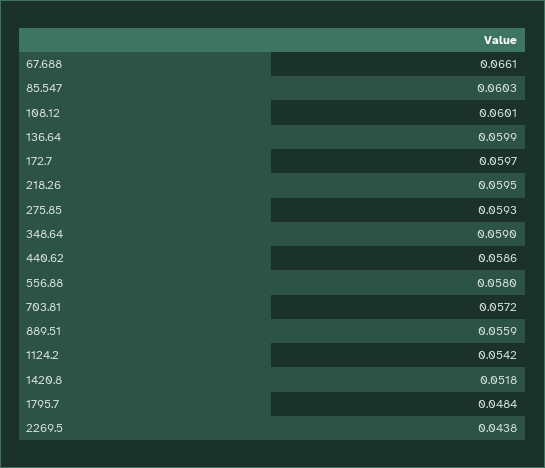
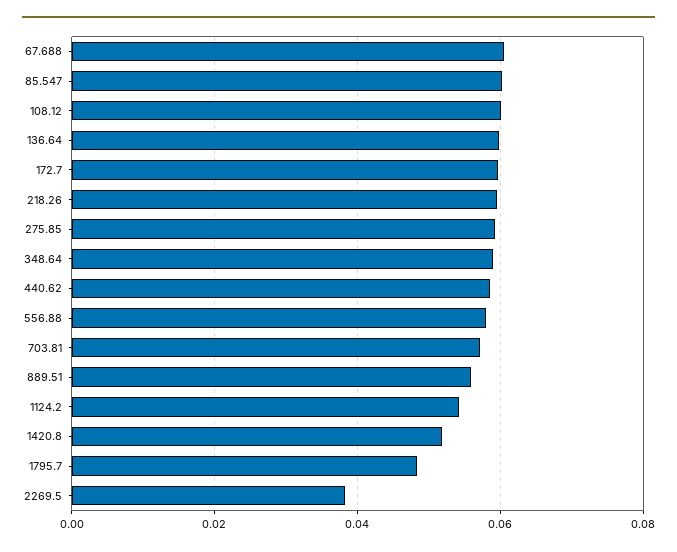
67.688: 0.0661 -> 0.06
2269.5: 0.0438 -> 0.038

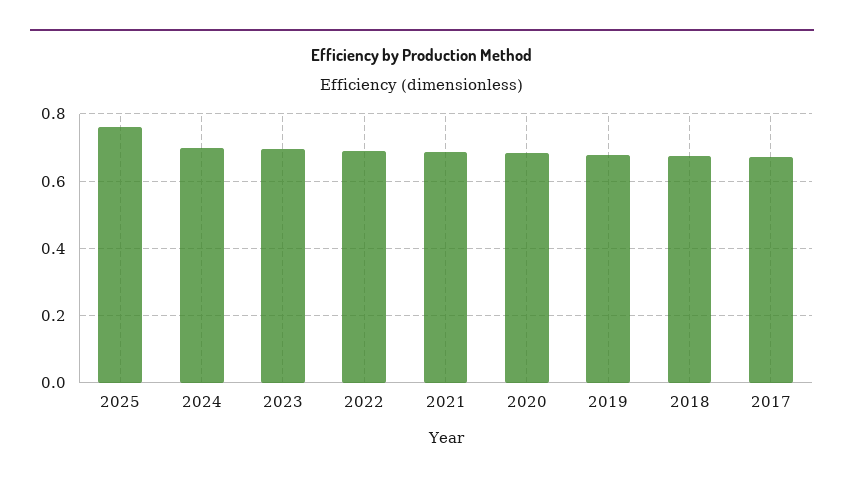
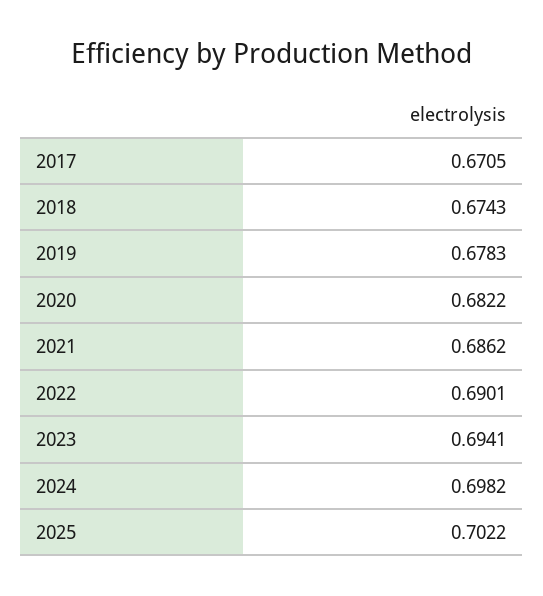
2025: 0.76 -> 0.7022

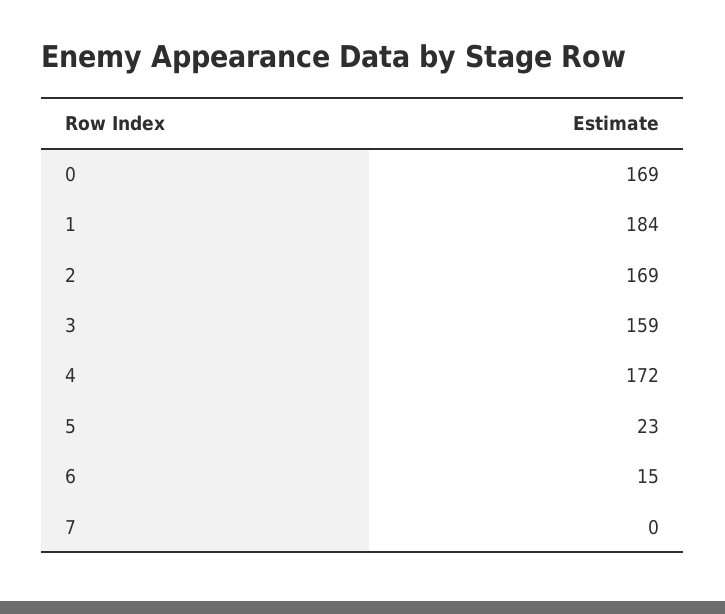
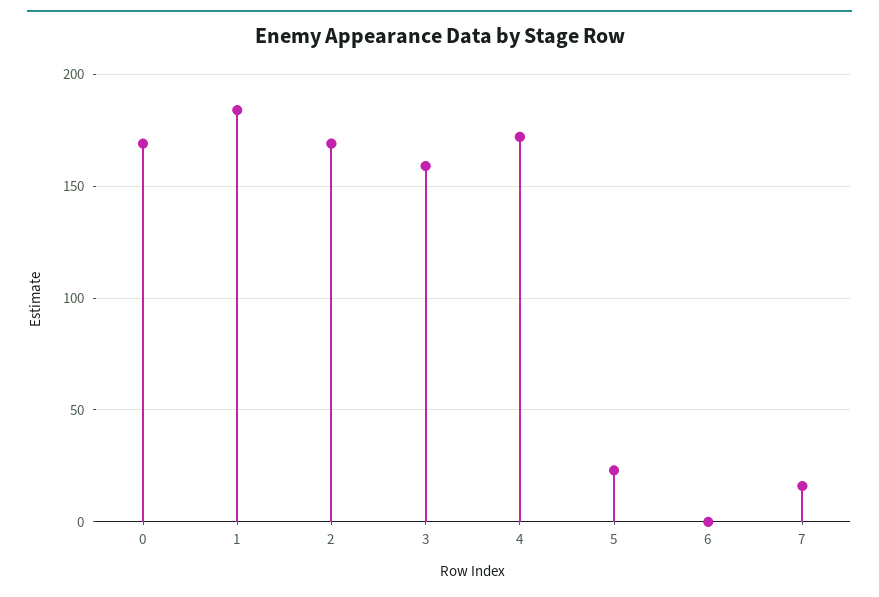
6: 15 -> 0
7: 0 -> 15

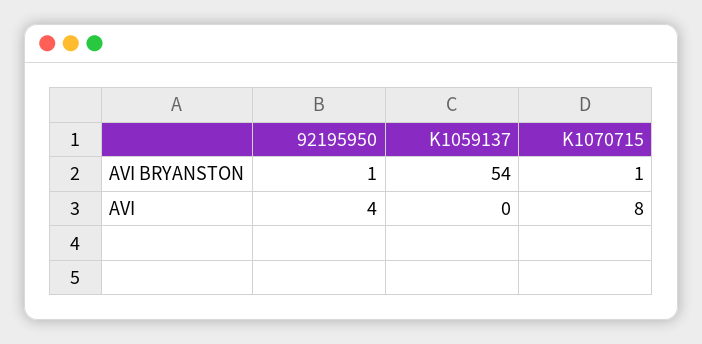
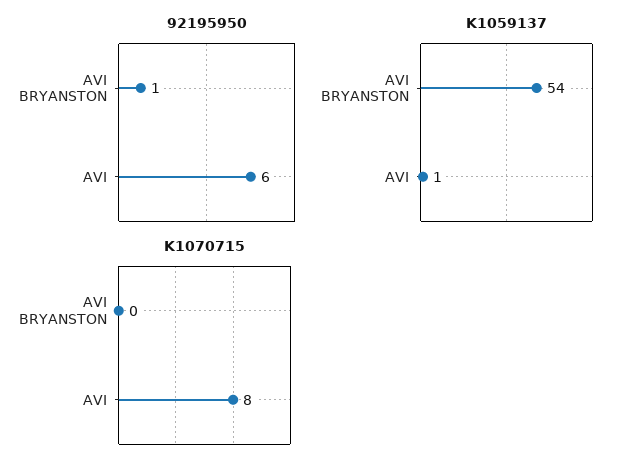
K1070715, AVI BRYANSTON: 1 -> 0
92195950, AVI: 4 -> 6
K1059137, AVI: 0 -> 1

######

* Problem to solve
The records above should be copied word for word, with the pictures left out.

* Solution to this task
67.688: 0.0661 -> 0.06
2269.5: 0.0438 -> 0.038

2025: 0.76 -> 0.7022

6: 15 -> 0
7: 0 -> 15

K1070715, AVI BRYANSTON: 1 -> 0
92195950, AVI: 4 -> 6
K1059137, AVI: 0 -> 1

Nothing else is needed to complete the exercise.